Steps forward: improving electricity supply resilience

Moldova is expanding its generation and transmission capacity to reduce reliance on MGRES. A key project is the construction of the Vulcănești – Chișinău transmission line, which will enable direct electricity imports from Romania. This not only enhances transmission capacity but also bypasses Transnistrian territory, unlike existing transmission lines. However, its completion might be delayed beyond the initially planned 2025. Additionally, the Bălți-Suceava transmission line, aimed at improving connectivity between Moldova and Romania, is expected to be completed by the end of 2027. Alongside improving transmission infrastructure, Moldova itself also has significant renewable energy potential from wind and solar sources.
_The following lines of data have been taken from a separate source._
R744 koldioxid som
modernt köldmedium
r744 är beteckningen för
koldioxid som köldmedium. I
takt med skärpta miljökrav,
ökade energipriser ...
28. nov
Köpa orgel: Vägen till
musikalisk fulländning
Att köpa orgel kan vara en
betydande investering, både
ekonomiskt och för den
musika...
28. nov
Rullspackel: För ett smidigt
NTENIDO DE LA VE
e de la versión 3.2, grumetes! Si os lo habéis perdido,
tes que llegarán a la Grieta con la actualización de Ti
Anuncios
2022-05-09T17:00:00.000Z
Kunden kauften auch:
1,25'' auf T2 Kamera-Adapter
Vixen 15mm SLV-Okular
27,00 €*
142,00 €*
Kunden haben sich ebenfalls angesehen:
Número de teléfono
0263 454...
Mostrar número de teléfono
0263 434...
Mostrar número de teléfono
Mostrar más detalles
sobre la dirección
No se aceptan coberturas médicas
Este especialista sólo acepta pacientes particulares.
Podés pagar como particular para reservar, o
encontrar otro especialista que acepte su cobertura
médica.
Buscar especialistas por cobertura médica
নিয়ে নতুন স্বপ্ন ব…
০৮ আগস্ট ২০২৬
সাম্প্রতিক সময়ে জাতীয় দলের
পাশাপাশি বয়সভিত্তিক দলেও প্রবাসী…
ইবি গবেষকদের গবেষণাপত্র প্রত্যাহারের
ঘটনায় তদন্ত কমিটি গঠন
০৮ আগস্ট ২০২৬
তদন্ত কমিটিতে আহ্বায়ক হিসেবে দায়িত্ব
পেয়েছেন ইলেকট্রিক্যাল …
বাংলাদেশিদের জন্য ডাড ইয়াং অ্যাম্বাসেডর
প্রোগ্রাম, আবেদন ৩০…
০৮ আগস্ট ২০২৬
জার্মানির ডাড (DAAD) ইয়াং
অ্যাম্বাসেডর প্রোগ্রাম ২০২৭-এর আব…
In 2024, the government will launch a tender-based auction system for 165 MW of renewable capacity with scope for further expansion. Effective integration of this capacity, however, requires the development of balancing infrastructure in Right Bank Moldova to minimise dependence on unpredictable energy imports with neighbouring countries.

Conclusion and outlook

Despite recent progress in stabilising Moldova’s energy sector, the end of the gas transit agreement between Ukraine and Russia introduces uncertainty. In an extreme scenario, the end of cheap Russian gas could lead to a substantial increase in electricity prices in Moldova. Thus, strengthening energy resilience remains crucial, focusing on expanding renewable energy and improving transmission infrastructure. As Moldova progresses towards European Union membership, the importance of regional integration and renewable energy increases, not only for energy security but also to meet EU regulations. Compliance with EU carbon pricing mechanisms, such as the Emissions Trading System (ETS) and the Carbon Border Adjustment Mechanism (CBAM), will be essential for the future of Moldova’s energy sector and environmental sustainability.